AIM OF THE EXERCISE :: Transcribe all of the records word for word, please, omitting the pictures.

(Dataset records)
-*-*-

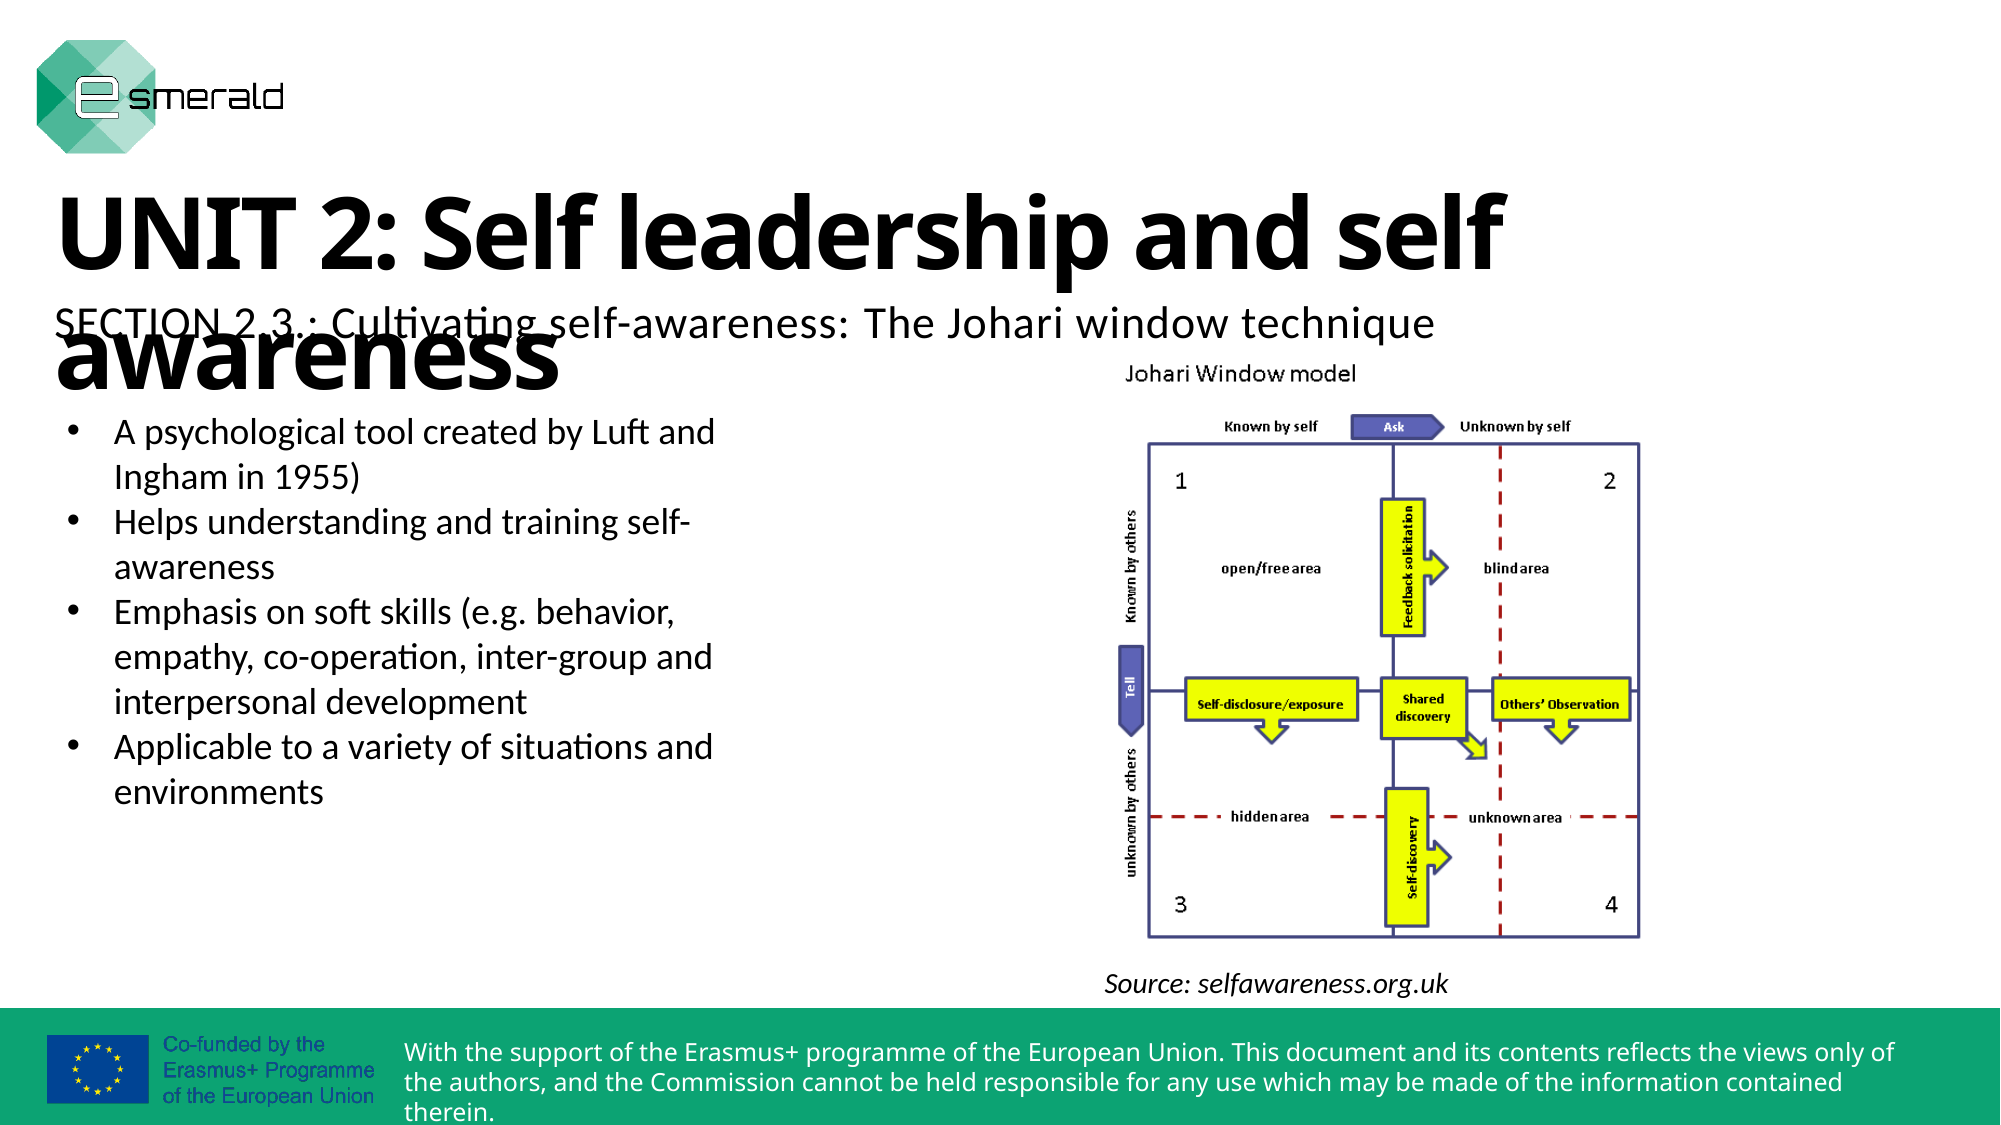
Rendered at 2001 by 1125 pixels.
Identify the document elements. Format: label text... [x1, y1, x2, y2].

picture [1088, 348, 1676, 957]
text_box UNIT 2: Self leadership and self awareness [52, 167, 1760, 410]
picture [47, 1035, 374, 1107]
text_box SECTION 2.3.: Cultivating self-awareness: The Johari window technique [52, 290, 1466, 349]
text_box A psychological tool created by Luft and Ingham in 1955) Helps understanding and training self-awareness Emphasis on soft skills (e.g. behavior, empathy, co-operation, inter-group and interpersonal development Applicable to a variety of situations and environments [52, 399, 812, 820]
picture [15, 18, 302, 169]
text_box Source: selfawareness.org.uk [1089, 957, 1465, 1007]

-*-*-

PROBLEM SOLUTION ::
Rendered at 2001 by 1125 pixels.
Identify the document elements. Format: label text... [x1, y1, x2, y2].

picture [1088, 348, 1676, 957]
text_box UNIT 2: Self leadership and self awareness [52, 167, 1760, 410]
picture [47, 1035, 374, 1107]
text_box SECTION 2.3.: Cultivating self-awareness: The Johari window technique [52, 290, 1466, 349]
text_box A psychological tool created by Luft and Ingham in 1955) Helps understanding and training self-awareness Emphasis on soft skills (e.g. behavior, empathy, co-operation, inter-group and interpersonal development Applicable to a variety of situations and environments [52, 399, 812, 820]
picture [15, 18, 302, 169]
text_box Source: selfawareness.org.uk [1089, 957, 1465, 1007]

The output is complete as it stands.